Ein Bild, zwei Erben

Von Kerstin Schweighöfer |
Jan Steen, der Meister des holländischen Genrebildes, malte um 1673 die "Hochzeitsnacht von Tobias und Sara". Vermutlich ein Brandschaden teilte das Bild im 19. Jahrhundert in zwei Hälften. Restauriert und wiedervereint hängt es heute im Brediusmuseum Den Haag. Ende gut, alles gut? Nein, denn eine Hälfte der "Hochzeitsnacht" ist Raubkunst: Sie wurde vom jüdischen Kunsthändler Jacques Goudstikker auf seiner Flucht vor den Nazis zurückgelassen. Nun soll sie den Erben zurückgegeben werden.
Das Gemälde war im 19. Jahrhundert auseinandergeschnitten worden, wahrscheinlich, nachdem es durch einen Brand beschädigt worden war. Erst 1996 wurden die beiden Hälften wieder zusammengefügt - in einer aufwendigen Operation, die mehr als sechs Monate dauerte:

"Wenn man ganz gut schaut, sieht man, dass es da irgendwie so einen Streifen gibt, wo beide Stücke zusammengesetzt sind."

Jetzt jedoch muss befürchtet werden, dass die ganze Arbeit umsonst war - und das Bild sogar wieder auseinandergeschnitten werden könnte. Denn die linke Hälfte mit Tobias und Sara stammt aus dem Vorrat des jüdischen Kunsthändlers Jacques Goudstikker - und 2006 hatte die niederländische Regierung nach langem juristischem Tauziehen beschlossen, mehr als 200 Werke aus Goudstikkers Kunstbestand an die in Amerika lebenden Erben des Amsterdamer Händlers zurückzugeben, darunter "Sara und Tobias".

Die Stadt Den Haag hat zwar versucht, diese Hälfte anzukaufen. Sie ist Eigentümer der anderen Hälfte mit dem Drachen. Die wurde 1907 von Abraham Bredius erworben, Kunstsammler und damals Museumsdirektor des Haager Mauritshauses. Aber die Goudstikker-Erben verlangen für ihre Hälfte zwei Millionen Euro. "Das kann sich die Stadt nicht leisten", seufzt Museumssprecher Schnabel:

"Ja, das war dann eine Möglichkeit, das Goudstikker-Teil anzukaufen, aber das ist sehr teuer, das ist natürlich sehr viel Geld."

▶ **Übungsaufgabe**: Schreiben Sie aus dem Text über Jan Steens Gemälde den Abschnitt wortgetreu nieder, der mit „Ein Bild, zwei“ beginnt und mit „Erben zurückgegeben werden.“ endet. Die anschließenden Zeilen haben mit dem Text über Jan Steens Gemälde nichts zu tun.

▶ **Gespeicherte Zeilen**:
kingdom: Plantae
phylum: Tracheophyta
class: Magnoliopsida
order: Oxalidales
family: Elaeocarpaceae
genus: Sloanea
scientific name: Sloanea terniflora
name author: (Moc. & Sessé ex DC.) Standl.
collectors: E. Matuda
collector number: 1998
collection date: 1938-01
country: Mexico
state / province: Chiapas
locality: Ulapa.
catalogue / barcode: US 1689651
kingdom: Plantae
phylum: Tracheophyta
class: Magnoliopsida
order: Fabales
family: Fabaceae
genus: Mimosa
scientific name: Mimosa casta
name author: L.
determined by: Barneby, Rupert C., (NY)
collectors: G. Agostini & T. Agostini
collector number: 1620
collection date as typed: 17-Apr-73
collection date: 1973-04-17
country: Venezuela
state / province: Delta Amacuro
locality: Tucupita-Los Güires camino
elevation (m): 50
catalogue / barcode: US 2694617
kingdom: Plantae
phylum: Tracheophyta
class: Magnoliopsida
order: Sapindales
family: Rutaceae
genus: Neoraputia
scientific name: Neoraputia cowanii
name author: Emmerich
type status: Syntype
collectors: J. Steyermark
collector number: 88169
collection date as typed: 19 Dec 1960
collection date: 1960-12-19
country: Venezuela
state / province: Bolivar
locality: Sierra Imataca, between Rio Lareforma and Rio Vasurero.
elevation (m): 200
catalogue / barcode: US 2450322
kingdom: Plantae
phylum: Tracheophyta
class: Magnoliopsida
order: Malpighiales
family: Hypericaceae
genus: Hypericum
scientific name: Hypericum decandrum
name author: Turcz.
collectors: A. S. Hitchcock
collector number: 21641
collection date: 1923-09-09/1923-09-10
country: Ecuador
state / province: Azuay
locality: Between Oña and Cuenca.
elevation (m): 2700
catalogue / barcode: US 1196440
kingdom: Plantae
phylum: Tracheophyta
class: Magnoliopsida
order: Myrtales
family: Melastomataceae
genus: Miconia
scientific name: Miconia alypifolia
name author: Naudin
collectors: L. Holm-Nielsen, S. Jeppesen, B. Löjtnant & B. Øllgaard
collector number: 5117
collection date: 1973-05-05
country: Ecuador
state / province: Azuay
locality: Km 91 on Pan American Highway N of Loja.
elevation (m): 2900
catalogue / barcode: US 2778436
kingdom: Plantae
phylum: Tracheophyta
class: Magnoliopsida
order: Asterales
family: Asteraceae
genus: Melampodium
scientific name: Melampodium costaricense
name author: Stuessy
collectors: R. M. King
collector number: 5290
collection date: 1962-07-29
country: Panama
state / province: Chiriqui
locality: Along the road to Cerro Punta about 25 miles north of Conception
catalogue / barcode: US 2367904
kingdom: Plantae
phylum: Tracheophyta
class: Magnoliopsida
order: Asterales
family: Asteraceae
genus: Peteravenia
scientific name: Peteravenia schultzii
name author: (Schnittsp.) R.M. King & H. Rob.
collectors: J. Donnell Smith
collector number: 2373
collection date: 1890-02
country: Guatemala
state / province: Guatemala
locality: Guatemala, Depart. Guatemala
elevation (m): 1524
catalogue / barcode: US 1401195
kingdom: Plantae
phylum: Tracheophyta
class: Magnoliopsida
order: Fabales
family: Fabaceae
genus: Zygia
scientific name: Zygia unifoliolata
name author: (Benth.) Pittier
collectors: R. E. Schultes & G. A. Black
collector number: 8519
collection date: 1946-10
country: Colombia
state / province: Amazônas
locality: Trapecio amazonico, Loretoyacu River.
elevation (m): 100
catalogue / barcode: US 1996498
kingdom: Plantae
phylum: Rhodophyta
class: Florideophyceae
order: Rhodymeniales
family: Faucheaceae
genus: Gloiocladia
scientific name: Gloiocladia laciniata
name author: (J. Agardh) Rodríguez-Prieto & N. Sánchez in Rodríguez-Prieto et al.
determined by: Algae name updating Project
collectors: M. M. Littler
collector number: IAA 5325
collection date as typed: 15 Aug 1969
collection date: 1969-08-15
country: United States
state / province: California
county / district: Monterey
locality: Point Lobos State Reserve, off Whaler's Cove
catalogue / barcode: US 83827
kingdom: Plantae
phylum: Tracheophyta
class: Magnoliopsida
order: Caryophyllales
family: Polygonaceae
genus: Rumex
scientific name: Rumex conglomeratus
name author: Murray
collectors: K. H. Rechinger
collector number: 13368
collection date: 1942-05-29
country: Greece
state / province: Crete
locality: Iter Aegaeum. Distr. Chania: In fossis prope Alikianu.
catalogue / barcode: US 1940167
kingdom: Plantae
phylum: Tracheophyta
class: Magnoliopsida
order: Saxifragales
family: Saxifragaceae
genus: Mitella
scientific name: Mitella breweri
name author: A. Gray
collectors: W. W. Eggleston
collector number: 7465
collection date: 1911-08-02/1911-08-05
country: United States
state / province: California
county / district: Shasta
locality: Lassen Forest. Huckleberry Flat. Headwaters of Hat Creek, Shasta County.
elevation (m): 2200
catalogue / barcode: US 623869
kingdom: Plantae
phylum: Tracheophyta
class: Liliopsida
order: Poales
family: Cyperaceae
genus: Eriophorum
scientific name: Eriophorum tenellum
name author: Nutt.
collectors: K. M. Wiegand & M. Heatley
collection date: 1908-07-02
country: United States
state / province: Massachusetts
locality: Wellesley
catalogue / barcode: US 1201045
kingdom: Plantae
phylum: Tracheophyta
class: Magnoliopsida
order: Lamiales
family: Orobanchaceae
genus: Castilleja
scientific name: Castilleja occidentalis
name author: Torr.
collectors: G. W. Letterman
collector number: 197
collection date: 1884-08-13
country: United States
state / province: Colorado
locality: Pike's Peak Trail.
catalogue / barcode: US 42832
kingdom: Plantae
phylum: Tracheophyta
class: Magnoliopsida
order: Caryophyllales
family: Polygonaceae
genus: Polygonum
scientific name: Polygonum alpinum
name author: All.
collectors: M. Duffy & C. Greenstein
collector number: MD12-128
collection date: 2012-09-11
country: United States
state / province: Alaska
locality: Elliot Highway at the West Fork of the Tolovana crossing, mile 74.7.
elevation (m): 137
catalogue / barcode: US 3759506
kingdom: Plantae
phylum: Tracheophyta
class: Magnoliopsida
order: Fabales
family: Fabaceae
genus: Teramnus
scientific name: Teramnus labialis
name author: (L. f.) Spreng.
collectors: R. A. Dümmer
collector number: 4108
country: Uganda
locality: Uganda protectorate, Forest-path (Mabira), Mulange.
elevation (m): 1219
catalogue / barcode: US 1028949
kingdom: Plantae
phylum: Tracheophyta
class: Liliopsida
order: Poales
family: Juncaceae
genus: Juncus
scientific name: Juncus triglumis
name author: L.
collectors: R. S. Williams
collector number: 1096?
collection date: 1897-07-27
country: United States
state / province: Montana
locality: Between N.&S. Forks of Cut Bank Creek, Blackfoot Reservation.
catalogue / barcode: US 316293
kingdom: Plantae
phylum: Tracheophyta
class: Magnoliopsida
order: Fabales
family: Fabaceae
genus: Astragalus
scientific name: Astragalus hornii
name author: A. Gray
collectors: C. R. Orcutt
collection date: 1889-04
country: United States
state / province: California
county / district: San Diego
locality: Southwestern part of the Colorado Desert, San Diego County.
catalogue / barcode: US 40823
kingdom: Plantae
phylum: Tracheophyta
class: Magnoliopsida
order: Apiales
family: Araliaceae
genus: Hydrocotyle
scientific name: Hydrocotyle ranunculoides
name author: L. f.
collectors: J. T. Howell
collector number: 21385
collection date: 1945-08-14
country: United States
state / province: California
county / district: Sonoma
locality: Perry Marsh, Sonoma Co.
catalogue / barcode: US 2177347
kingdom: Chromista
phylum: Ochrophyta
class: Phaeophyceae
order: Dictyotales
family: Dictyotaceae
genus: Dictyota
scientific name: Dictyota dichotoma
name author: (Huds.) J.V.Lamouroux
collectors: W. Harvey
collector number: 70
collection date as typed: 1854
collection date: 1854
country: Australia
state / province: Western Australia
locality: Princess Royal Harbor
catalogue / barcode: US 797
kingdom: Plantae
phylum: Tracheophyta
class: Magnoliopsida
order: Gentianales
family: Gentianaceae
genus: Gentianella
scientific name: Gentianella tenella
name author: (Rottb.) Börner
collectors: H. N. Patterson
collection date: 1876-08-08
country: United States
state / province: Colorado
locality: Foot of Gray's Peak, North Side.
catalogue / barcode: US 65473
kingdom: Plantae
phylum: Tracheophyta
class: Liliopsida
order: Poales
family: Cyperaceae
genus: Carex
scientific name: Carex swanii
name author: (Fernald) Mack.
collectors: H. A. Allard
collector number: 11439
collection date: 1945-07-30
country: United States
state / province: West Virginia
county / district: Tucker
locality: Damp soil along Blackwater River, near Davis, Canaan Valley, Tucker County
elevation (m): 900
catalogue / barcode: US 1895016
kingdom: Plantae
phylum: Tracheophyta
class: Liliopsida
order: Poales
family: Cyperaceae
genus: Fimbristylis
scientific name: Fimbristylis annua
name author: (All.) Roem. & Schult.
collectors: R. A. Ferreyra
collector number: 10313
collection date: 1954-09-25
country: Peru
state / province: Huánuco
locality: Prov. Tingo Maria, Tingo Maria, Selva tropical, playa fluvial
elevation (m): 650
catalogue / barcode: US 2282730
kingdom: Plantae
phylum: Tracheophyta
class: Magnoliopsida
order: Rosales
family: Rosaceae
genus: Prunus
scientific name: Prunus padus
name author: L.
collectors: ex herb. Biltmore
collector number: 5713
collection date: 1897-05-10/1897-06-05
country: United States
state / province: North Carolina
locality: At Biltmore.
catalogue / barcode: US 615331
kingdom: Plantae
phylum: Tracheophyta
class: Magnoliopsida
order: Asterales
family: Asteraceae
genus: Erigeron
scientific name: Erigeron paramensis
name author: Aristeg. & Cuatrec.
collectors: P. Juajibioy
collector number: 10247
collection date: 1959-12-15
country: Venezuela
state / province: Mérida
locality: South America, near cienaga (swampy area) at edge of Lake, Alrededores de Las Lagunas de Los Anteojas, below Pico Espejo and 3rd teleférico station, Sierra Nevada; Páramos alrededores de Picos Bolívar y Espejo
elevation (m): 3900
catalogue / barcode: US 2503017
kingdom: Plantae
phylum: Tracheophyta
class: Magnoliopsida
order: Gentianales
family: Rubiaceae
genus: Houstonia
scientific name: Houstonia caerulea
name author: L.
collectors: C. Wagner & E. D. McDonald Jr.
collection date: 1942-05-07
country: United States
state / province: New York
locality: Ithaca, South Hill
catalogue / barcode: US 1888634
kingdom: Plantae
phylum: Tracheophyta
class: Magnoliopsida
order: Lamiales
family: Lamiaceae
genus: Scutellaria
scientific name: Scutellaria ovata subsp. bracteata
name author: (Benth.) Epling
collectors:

▶ **Lösung**:
Ein Bild, zwei Erben

Von Kerstin Schweighöfer |
Jan Steen, der Meister des holländischen Genrebildes, malte um 1673 die "Hochzeitsnacht von Tobias und Sara". Vermutlich ein Brandschaden teilte das Bild im 19. Jahrhundert in zwei Hälften. Restauriert und wiedervereint hängt es heute im Brediusmuseum Den Haag. Ende gut, alles gut? Nein, denn eine Hälfte der "Hochzeitsnacht" ist Raubkunst: Sie wurde vom jüdischen Kunsthändler Jacques Goudstikker auf seiner Flucht vor den Nazis zurückgelassen. Nun soll sie den Erben zurückgegeben werden.